After we exchanged rings and kissed, we exited triumphantly to “Just Like Heaven” by the Cure, followed by our Adventuring Party. Because I wasn't changing my name or using “Mrs.” we had my dad announce us with our preferred terminology: “Presenting for the first time as husband and wife, Ms. Melodie MyLastName and Mr. Taylor HisLastName.”

Pro tip: even if you can't afford a videographer (we couldn't), designate a friend with a good phone to use a tripod and take a simple video of your ceremony. We did and I'm so grateful – I've probably watched it twenty times by now.

Tell us about the DIY queer wedding reception:

We decided to have a dry wedding because of my family's religious beliefs, so we worked overtime to make sure guests were comfortable socializing and having a good time. We provided fun signature mocktails and gave each table a sealed envelope with an enclosed “Quest(ionnaire)” that challenged them to learn about other guests.

We served fun, crowd-friendly food: taco bowls and donuts! People say no one will dance at a dry wedding, but I don't think I've ever had as much fun dancing as we did that night – the trick is for the bride and groom to be on the dance floor having a great time. I had a playlist on an iPad that I adjusted on the fly to match the vibes, and we did a lot of classic silly dances like the Cupid Shuffle and Cha-Cha Slide. We also had plenty of thrifted board games available for people who didn't want to dance, and some of our friends played trivial pursuit all night!

There were three magical moments on the dance floor:
1) Guests were supposed to roll a giant inflatable D20 during dinner to get us to kiss, but hardly anyone used it. Someone brought it on the dance floor during Taylor Swift's “22” and it turned into a giant kissing battle – roll 11 or higher and we kissed, roll 10 or lower and you kissed someone.
2) While we slow danced to “Kiss Me” our guests spontaneously turned on their phone flashlights and surrounded us in a swirl of dancing “fireflies.”
3) All the guests held hands in a circle and had a final dance to Semisonic's “Closing Time.”

What was the most important lesson you learned from your wedding?

Hire a day-of-coordinator! I put hundreds of hours into DIYs for this wedding and spent so much time stressing out about it. But once we hired a day-of-coordinator, it felt like a real adult was in charge and was here to help. You plan and live through a wedding once; she does it 3 times a week! My husband was hesitant to spend the money, but afterwards we agreed it's the best money we spent and he's become an evangelist telling everyone to hire one!

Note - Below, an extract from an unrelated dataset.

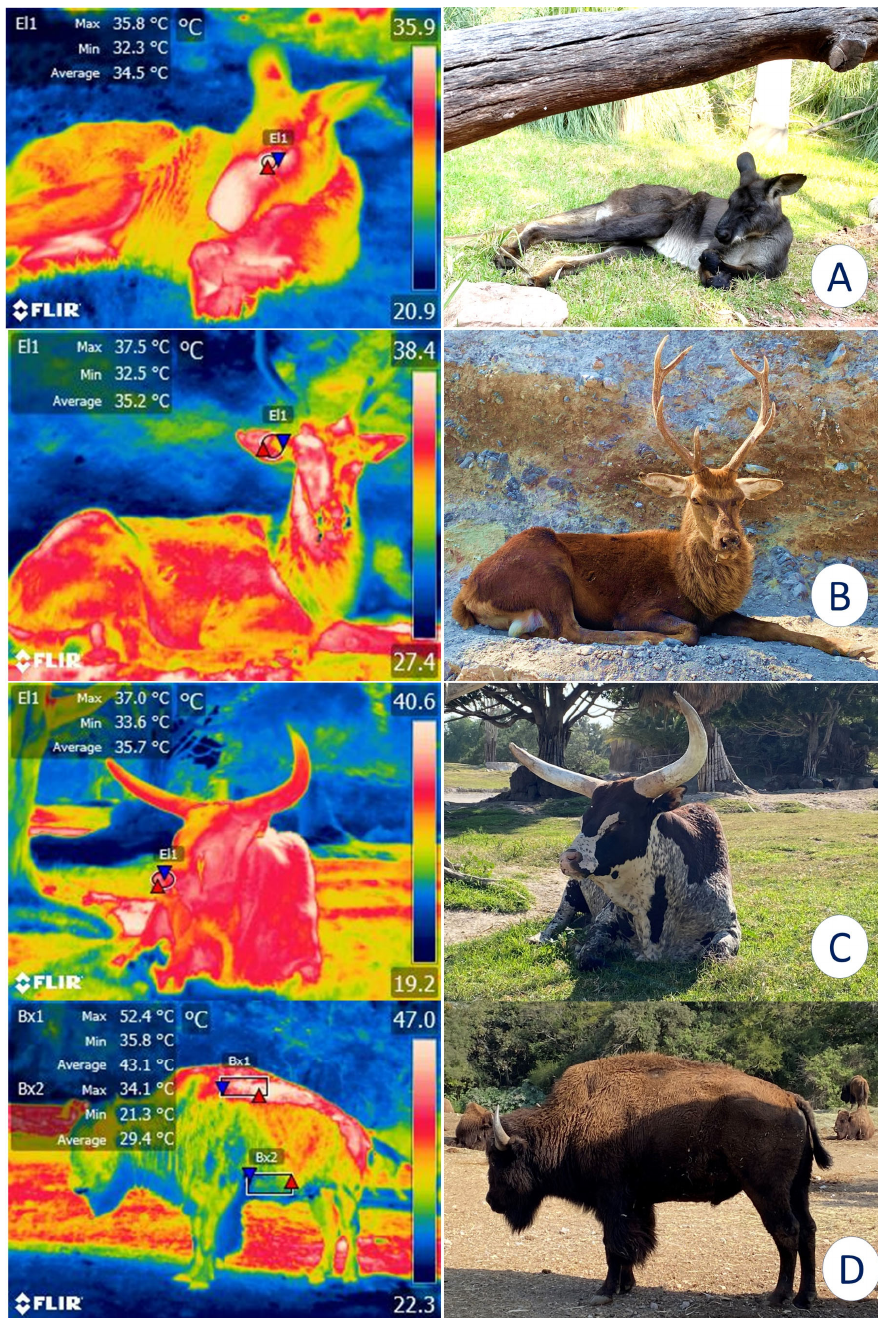
Figure 3. Importance of natural or artificial shade for the thermoregulatory behavior of various species. ( A ). Although this kangaroo ( Osphranter rufus) is resting under natural shade, the average temperature of the lacrimal caruncle (El1) is 34.5 ◦ C. ( B ). A sika deer ( Cervus nippon ) under shade shows an average temperature of 35.2 ◦ C in the auricular region (El1). ( C ). The average nasal temperature of 35.7 ◦ C of an ankole-watusi ( Bos taurus taurus ankole ) under the shade of a tree is depicted. ( D ). In an American bison ( Bison bison ), a comparison between the dorsal (Bx1) and ventral (Bx2) regions can be observed. An average temperature difference of 13.7 ◦ C was registered between them. Therefore, shaded areas are a key element for ensuring the thermal comfort of wild animals under human care (Radiometric images and photographs by the authors). Maximum temperature (red triangle), and minimum (blue triangle). Thermal images obtained using a FLIR thermal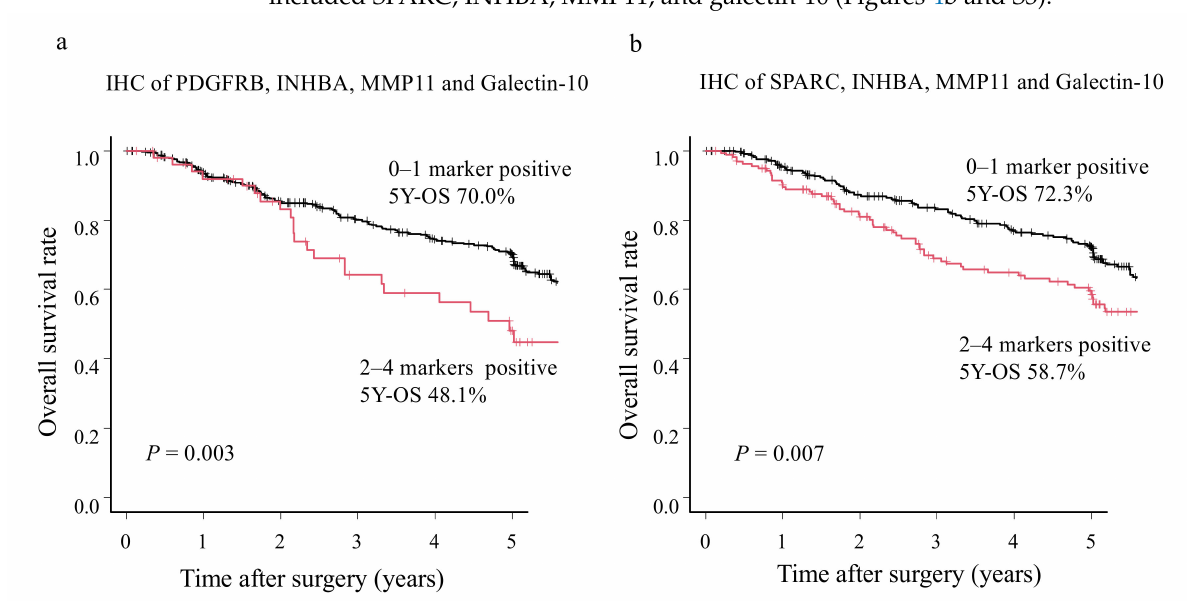
(Table 5). Postoperative survival prediction in pStage II/III GC tissue was observed to be superior when expression of this combination of biomarkers was considered together as compared to galectin-10 expression alone. The second-best biomarker combination marker included SPARC, INHBA, MMP11, and galectin-10 (Figures 4b and S3).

Also, make a wedding “mission statement.” When we first sat down we made a list of our values and priorities and turned it into a mission statement. Whenever we faced a difficult decision we measured it against the mission statement. It really helped us return to what mattered to us when Pinterest or the Wedding Industrial Complex had us second-guessing ourselves or lusting after things we didn't really want or need.